After dreaming of travelling around the world as a diplomat, Gabriel Choinière chose to embark in an entirely different adventure when he decided to raise pigs following high ethical standards, on his family’s farm in Dunham.

“While I was studying in International Relations, I went on an exchange program that took me to Finland. The time I spent overseas made me realize how much I truly loved farming and the rural lifestyle,” explains the 25-year-old entrepreneur, “when I returned, I decided to register at L’Institut de technologie agroalimentaire of Saint-Hyacinthe and to develop my own enterprise on our family farm.”

Gabriel’s parents own a commercial orchard, but he preferred to pursue a project dear to his heart ever since he was a teenager: Raising pigs.

Gabriel explains, “Besides the orchard, we’ve always had horses, chickens and a few pigs. Every summer, from the age of 10 to 15, I would raise about a hundred chickens and four or five pigs. I would “finish” the pigs by feeding them apples from our orchard and then I would sell them to customers in the area. Three years ago, when I decided to return to the farm, I told myself this is the project I was going to develop. It’s a seasonal production, which gives me time to relax during the winter. It was important for me not to feel trapped by my enterprise.”

Another important aspect for the young farmer is the well-being of his animals, it’s central to his approach. Gabriel’s 90 Yorkshire and Duroc cross-breeds are raised outside and move about freely in a vast five-acre pasture that used to be part of the family orchard. The pigs feed on grain, grass, roots and insects they find as they forage for food in their enormous playground. They arrive from another farm near Notre-Dame-de-Stanbridge in June, when they’re seven or eight weeks old. In early September, a couple of weeks before leaving for the slaughter house, he feeds them apples, 800 pounds daily!

Exercise prompt – Continue the piece above about Gabriel Choinière's pig farm in Dunham, picking up after its last sentence.

Extracted data –

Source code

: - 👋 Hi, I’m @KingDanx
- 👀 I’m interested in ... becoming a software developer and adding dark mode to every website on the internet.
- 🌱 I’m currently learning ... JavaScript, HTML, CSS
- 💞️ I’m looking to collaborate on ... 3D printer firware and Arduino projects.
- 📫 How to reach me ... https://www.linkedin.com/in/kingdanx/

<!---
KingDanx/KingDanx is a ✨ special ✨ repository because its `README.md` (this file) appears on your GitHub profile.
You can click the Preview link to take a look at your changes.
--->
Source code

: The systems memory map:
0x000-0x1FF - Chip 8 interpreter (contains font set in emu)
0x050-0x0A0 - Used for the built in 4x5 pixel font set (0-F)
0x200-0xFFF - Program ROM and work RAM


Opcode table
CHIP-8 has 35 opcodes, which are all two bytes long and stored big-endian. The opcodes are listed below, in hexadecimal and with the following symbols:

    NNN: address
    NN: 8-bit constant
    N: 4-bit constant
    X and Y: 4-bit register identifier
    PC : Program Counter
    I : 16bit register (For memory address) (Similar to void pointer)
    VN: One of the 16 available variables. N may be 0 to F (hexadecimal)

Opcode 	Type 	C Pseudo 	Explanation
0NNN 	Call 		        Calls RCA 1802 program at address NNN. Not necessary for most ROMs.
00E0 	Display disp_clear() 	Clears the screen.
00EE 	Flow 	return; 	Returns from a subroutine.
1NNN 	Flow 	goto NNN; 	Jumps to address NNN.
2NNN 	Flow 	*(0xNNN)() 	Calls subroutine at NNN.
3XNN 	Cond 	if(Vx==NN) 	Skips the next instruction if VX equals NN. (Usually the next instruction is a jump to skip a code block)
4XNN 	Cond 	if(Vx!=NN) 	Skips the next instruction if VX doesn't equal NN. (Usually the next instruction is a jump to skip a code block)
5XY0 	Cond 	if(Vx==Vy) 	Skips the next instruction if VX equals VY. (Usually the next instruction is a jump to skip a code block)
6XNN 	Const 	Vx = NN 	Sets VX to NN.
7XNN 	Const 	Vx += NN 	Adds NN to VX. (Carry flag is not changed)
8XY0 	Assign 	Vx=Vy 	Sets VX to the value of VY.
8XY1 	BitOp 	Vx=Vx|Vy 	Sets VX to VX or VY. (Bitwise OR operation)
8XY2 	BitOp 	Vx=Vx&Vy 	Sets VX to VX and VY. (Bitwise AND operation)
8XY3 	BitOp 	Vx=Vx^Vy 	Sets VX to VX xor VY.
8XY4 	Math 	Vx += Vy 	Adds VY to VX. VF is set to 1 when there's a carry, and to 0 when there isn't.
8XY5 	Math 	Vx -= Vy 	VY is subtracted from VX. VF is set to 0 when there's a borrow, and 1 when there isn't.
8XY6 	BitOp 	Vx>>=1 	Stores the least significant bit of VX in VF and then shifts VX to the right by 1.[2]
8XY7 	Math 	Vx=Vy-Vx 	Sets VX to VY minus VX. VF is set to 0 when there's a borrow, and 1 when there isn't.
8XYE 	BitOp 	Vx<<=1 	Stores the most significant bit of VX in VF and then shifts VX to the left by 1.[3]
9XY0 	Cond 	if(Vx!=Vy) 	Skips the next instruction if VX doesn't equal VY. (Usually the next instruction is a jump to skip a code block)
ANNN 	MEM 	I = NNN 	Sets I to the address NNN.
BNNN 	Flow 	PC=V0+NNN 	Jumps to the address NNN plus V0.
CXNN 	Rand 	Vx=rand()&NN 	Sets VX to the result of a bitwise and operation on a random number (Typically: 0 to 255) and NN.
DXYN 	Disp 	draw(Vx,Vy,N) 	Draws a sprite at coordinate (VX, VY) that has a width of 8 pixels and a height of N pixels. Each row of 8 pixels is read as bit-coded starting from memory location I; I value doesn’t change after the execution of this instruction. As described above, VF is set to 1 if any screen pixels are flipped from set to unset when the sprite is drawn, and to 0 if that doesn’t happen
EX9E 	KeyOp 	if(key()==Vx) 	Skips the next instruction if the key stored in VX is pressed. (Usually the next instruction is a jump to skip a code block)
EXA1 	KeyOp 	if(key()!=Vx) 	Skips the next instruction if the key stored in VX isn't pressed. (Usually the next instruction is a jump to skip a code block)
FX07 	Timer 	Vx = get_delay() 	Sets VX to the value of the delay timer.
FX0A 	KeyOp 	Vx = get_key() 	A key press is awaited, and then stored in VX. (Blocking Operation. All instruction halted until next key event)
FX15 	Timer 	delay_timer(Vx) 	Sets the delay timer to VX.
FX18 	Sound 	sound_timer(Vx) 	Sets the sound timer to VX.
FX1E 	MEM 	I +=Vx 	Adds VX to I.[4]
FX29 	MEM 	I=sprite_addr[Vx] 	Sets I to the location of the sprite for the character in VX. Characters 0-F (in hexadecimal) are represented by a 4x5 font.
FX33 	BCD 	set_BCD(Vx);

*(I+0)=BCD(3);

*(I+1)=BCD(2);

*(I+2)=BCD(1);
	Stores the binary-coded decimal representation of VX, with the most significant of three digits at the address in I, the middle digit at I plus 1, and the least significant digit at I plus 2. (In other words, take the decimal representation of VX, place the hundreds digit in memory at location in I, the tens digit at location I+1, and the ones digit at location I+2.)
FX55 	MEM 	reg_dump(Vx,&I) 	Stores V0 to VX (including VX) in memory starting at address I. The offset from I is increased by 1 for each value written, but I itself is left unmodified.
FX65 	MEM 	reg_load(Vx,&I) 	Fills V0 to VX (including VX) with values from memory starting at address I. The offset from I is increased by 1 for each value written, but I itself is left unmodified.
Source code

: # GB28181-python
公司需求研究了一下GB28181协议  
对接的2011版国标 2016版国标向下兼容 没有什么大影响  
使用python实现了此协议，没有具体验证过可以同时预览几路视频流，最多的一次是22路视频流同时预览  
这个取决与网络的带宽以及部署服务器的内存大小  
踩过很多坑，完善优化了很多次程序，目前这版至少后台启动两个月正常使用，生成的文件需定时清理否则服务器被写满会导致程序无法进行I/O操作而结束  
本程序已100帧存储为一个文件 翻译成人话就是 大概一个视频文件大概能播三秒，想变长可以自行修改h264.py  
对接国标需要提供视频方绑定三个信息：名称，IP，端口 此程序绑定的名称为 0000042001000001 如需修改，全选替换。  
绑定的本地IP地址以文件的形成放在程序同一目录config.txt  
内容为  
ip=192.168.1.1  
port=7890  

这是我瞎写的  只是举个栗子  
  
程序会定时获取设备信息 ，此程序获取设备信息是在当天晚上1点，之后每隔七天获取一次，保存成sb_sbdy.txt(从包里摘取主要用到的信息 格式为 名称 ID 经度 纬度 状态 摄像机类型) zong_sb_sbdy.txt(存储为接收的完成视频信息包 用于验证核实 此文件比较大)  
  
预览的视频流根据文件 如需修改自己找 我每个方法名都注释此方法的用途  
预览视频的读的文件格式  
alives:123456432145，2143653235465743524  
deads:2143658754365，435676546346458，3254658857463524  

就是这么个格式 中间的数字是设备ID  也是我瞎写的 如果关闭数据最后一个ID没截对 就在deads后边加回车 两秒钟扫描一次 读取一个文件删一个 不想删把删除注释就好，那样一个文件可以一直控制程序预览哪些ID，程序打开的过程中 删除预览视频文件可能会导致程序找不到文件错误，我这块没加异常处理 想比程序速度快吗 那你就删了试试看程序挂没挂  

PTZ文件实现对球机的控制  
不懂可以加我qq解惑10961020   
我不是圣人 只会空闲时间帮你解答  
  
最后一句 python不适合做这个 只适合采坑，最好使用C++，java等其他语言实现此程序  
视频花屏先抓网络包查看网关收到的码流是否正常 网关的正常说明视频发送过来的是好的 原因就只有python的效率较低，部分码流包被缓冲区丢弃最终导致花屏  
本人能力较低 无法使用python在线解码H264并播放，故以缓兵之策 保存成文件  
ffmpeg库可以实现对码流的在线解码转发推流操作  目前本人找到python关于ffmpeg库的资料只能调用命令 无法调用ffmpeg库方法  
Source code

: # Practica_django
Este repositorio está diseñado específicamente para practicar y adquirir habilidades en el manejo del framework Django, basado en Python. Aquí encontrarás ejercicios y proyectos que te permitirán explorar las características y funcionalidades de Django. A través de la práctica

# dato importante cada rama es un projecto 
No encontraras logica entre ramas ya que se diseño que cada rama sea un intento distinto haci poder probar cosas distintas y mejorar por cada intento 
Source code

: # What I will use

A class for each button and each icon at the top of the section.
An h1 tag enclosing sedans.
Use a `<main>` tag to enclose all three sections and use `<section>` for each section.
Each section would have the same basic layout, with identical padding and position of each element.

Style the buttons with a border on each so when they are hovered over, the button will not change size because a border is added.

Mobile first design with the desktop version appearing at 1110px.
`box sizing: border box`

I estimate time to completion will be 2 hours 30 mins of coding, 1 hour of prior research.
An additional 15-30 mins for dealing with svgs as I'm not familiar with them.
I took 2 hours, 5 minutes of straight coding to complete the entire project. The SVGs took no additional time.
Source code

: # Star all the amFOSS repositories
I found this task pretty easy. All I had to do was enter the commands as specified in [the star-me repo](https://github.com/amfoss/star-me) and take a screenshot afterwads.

Task answer –
“They love apples,” says Gabriel. “Adding them to their diet doesn’t make the meat taste like apples, but it does, however, affect its flavour, along with all the other food the pigs eat and all the exercise they get in their great outdoor space. They even develop muscles in their neck, which they normally don’t, when they’re raised in a pigsty.”

Although Gabriel sells whole carcasses to such renowned restaurants as Foxy, Joe Beef and Hoggan & Beaufort in Montreal, his main market is very local. His customers can buy either entire or half pigs with their different parts cut, prepared, frozen and vacuum-packed by local butchers.

Gabriel emphasizes “It’s important for me to honour the whole animal.”

 

From Pigs to Mushrooms

In the future, Gabriel doesn’t think he will be expanding his pig production any further. He’s thinking about perhaps eventually transforming his enterprise, but for now he’s concentrating on La Pinède, his project of growing shiitake mushrooms on logs. He began this project—The old way—along with his two friends, Jérôme Boucher and Martin Gendron, both also from the area.

In the shade of the farm’s white pine plantation, under big tarps which hold

moisture inside, there are hundreds of hardwood logs —“cut by us”—, maple, oak and ironwood, that the partners inoculated three years ago and which have begun to produce mushrooms since last year.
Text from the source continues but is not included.